Updated: Mar 29, 2011
 

Background

Idiopathic pulmonary artery hypertension (IPAH), previously referred to as primary pulmonary hypertension (PPH), is a relatively recently described entity with an unclear etiology.

IPAH is a serious syndrome, with significant morbidity and mortality. It can be associated with progressive elevation of pulmonary artery pressure and can lead to right ventricular failure. By definition, the cause is unexplained; this implies that associated causes of pulmonary hypertension have been ruled out.

The definition of pediatric IPAH, therefore, is the same as that of IPAH in adults: a mean pulmonary artery pressure greater than 25 mm Hg at rest with normal pulmonary capillary wedge pressure, in the absence of associated causes of pulmonary hypertension.

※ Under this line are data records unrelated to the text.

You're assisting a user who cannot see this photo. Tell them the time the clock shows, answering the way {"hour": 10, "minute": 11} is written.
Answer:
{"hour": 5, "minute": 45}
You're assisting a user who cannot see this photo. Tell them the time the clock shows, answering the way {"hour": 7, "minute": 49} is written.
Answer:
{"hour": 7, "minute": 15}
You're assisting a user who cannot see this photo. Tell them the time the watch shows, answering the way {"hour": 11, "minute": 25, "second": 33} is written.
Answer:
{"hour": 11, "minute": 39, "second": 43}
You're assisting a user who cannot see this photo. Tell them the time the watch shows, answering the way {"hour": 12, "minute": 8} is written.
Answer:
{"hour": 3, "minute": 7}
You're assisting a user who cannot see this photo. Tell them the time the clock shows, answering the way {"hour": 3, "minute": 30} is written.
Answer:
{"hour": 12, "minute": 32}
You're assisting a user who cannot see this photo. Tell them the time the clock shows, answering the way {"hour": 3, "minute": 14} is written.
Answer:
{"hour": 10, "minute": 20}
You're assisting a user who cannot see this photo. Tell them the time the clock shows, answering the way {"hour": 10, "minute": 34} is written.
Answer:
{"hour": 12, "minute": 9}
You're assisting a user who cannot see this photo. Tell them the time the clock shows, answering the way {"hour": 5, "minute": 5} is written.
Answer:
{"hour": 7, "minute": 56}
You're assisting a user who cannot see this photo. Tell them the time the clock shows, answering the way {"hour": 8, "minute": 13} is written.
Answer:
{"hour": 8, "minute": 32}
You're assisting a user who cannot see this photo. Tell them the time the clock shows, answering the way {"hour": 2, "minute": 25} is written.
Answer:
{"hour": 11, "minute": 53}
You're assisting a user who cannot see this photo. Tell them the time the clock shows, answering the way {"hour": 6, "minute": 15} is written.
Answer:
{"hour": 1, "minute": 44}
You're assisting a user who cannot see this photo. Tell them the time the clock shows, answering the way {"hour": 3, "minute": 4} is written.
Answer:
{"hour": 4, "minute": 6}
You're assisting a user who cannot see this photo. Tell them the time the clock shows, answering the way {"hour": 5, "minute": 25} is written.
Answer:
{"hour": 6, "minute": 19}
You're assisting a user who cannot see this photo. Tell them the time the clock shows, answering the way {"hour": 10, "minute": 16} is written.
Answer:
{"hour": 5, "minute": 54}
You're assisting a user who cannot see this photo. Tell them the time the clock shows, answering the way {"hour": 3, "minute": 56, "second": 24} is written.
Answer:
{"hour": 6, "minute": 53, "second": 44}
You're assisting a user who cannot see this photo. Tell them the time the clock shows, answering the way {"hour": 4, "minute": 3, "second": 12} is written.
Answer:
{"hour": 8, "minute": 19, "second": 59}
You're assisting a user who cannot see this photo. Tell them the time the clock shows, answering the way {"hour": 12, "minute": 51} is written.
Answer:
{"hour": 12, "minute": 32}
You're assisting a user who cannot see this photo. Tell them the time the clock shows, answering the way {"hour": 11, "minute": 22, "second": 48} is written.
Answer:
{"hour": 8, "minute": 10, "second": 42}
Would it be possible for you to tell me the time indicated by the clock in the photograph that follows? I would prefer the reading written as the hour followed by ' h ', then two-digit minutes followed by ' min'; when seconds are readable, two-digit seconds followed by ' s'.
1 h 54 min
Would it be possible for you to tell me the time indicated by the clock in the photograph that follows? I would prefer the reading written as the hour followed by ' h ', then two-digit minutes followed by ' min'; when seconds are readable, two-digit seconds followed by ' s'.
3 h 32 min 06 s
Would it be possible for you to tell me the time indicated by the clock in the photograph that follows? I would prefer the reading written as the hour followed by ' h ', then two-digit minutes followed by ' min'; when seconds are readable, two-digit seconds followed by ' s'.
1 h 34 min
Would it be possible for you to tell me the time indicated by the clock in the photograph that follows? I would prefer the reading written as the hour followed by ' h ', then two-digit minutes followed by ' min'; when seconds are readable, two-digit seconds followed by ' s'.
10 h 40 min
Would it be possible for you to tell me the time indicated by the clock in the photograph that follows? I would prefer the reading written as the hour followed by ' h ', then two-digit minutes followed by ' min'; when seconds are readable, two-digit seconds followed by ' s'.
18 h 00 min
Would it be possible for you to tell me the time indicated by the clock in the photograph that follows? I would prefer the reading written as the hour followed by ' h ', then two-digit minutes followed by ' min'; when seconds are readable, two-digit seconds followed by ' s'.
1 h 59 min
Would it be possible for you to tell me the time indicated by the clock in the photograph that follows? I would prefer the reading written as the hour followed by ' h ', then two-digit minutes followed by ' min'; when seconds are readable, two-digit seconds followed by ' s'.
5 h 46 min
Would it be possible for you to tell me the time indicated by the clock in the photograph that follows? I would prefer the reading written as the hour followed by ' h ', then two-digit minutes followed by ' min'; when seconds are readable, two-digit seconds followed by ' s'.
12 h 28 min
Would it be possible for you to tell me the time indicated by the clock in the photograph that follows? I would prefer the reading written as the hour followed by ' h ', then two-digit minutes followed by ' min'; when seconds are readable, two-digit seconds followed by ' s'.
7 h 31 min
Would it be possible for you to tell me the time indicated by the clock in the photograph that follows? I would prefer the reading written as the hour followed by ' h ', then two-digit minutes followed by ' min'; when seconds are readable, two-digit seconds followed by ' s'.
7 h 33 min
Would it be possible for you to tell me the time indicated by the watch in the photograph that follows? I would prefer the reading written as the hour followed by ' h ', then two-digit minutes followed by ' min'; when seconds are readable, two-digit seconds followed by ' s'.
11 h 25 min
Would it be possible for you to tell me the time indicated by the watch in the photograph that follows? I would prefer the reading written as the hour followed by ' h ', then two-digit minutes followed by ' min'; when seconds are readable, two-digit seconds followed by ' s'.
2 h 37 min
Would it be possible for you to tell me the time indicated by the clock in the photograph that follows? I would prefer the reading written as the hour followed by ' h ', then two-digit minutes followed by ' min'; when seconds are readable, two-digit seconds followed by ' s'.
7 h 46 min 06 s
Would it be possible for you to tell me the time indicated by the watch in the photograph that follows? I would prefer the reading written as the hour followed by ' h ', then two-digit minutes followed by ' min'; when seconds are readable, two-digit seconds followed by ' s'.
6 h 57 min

Some authors believe that including exercise hemodynamic abnormalities in the definition is important, especially in the pediatric population; therefore, a mean pulmonary artery pressure of greater than 30 mm Hg with exercise is also considered to be an abnormal response and is consistent with the definition of idiopathic pulmonary artery hypertension.

Because many of the symptoms of idiopathic pulmonary artery hypertension (IPAH) are nonspecific and the disorder is relatively rare, the diagnosis may be somewhat difficult to make (see Diagnosis).

The diagnostic assessment includes a variety of blood studies, coagulation studies, tests for collagen-vascular disease, and imaging studies, as well as a variety of other tests and procedures (see Workup).

The usual regimen for patients with IPAH includes warfarin (Coumadin), digoxin, and vasodilators, such as nifedipine, intravenous prostacyclin, or both. For those children who truly do not respond to long-term therapy and who are symptomatic, lung transplantation should be considered (see Treatment and Management).

For more information, see the Medscape Reference articles Primary Pulmonary Hypertension and Persistent Newborn Pulmonary Hypertension.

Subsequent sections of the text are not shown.